Human-centered dynamic scene understanding plays a pivotal role in enhancing the capability of robotic and autonomous systems, in which Video-based Human-Object Interaction (V-HOI) detection is a crucial task in semantic scene understanding, aimed at comprehensively understanding HOI relationships within a video to benefit the behavioral decisions of mobile robots and autonomous driving systems. Although previous V-HOI detection models have made significant strides in accurate detection on specific datasets, they still lack the general reasoning ability like human beings to effectively induce HOI relationships. In this study, we propose V-HOI Multi-LLMs Collaborated Reasoning (V-HOI MLCR), a novel framework consisting of a series of plug-and-play modules that could facilitate the performance of current V-HOI detection models by leveraging the strong reasoning ability of different off-the-shelf pre-trained large language models (LLMs). We design a two-stage collaboration system of different LLMs for the V-HOI task. Specifically, in the first stage, we design a Cross-Agents Reasoning scheme to leverage the LLM conduct reasoning from different aspects. In the second stage, we perform Multi-LLMs Debate to get the final reasoning answer based on the different knowledge in different LLMs. Additionally, we devise an auxiliary training strategy that utilizes CLIP, a large vision-language model to enhance the base V-HOI models' discriminative ability to better cooperate with LLMs. We validate the superiority of our design by demonstrating its effectiveness in improving the prediction accuracy of the base V-HOI model via reasoning from multiple perspectives.
Paper Structure (21 sections, 3 equations, 5 figures, 2 tables, 1 algorithm)

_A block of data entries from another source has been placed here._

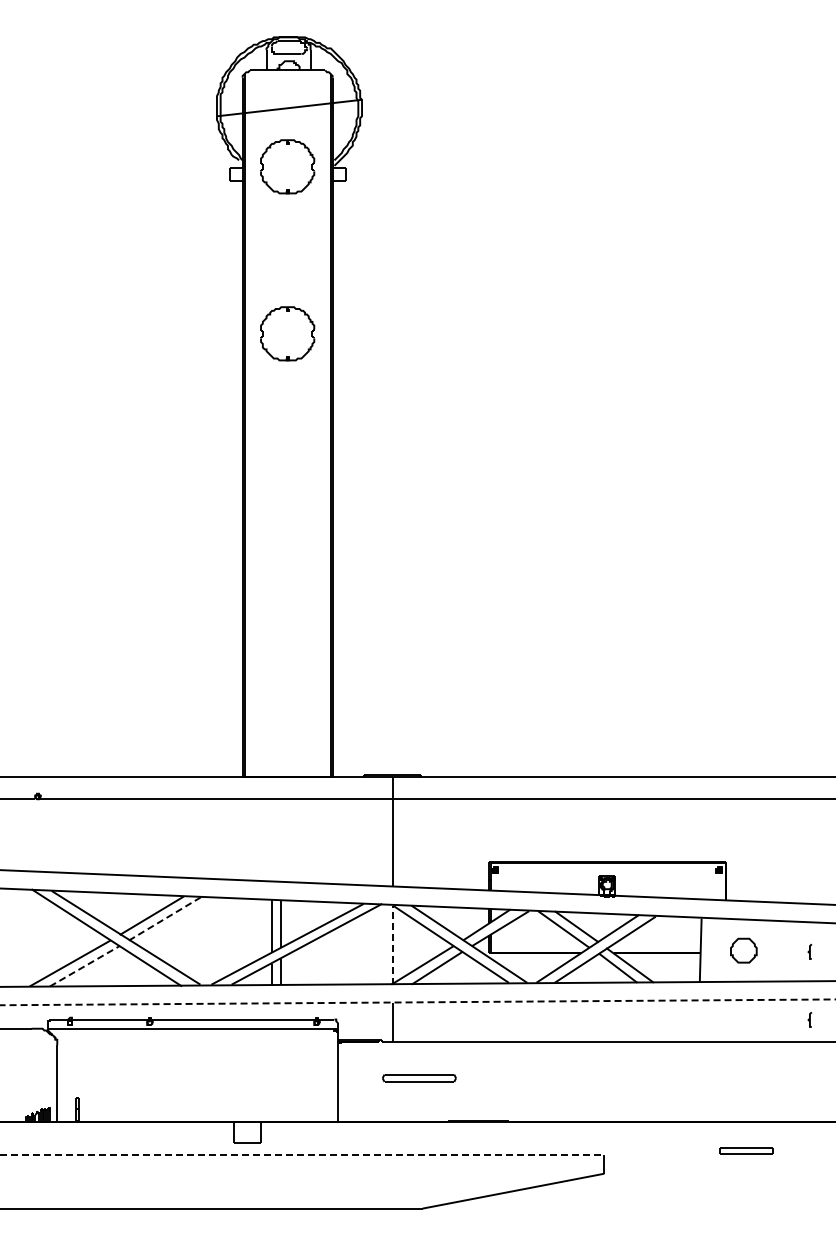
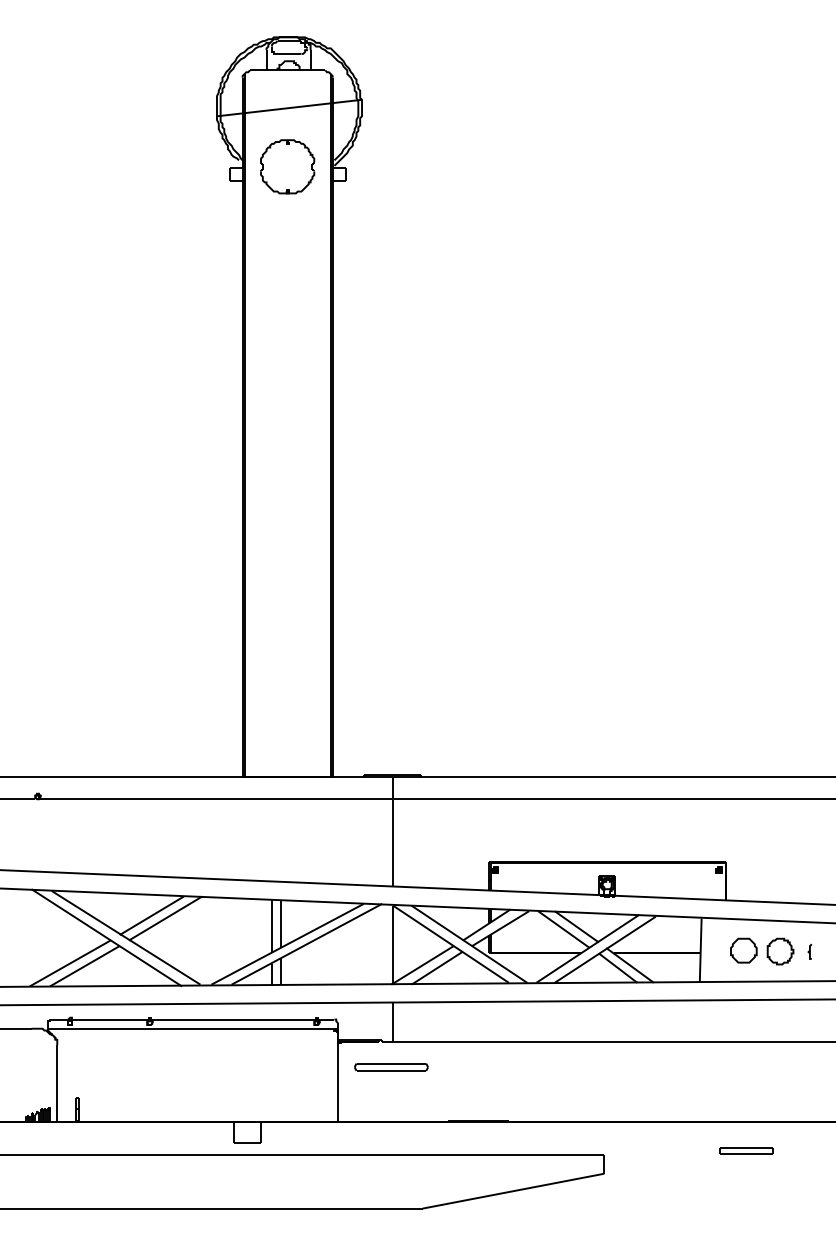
part at (287, 333): present -> none
line at (165, 918): dashed -> solid
line at (393, 944): dashed -> solid
part at (780, 951): none -> present
line at (85, 966): dashed -> solid
line at (417, 1002): dashed -> solid
curve at (809, 1019): present -> none
part at (419, 1078) position: (419, 1078) -> (391, 1067)
line at (302, 1155): dashed -> solid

This paper contains 21 sections, 3 equations, 5 figures, 2 tables, 1 algorithm.

Figures (5)

  • Figure 1: The initial prediction from the SOTA V-HOI modelni2023human will cause incorrect relation prediction. Instead, our proposed MLCR refined the prediction to get the correct results.
  • Figure 2: Method Overview. Upon the analysis of video sequences, we initially apply the state-of-the-art models for V-HOI detection to obtain preliminary prediction triplets for individual frames. These triplets are then converted into textual form and processed through our LLMs collaborative framework. Our framework operates in two primary stages: the first stage is Cross-Agents Reasoning, where various distinct agents are established within each different LLM (ChatGPT, LLaMA2, and PaLM2) to evaluate the logic of the predictions from different perspectives, including spatial and temporal coherence. The second stage is the Multi-LLMs Debate, where we integrate responses from various LLMs in a debate-style format to refine and finalize the predictions.
  • Figure 3: We employ each LLM (e.g. ChatGPT) as a cross-aspect reasoning agent to enhance the accuracy of predictions derived from current V-HOI detection models. Within this framework, we have architected three specialized reasoning agents—those that apply (a)common sense, (b)spatial reasoning, and (c)temporal reasoning to refine the predictions yielded by the extant V-HOI detection model.
  • Figure 4: The auxiliary training strategy using CLIP feature for regularization.
  • Figure 5: Some visual results of V-HOI MLCR. Our framework uses the scores of LLMs to raise the score of potential correct triplet and above the preset threshold so that they are judged as correct predictions that match the label.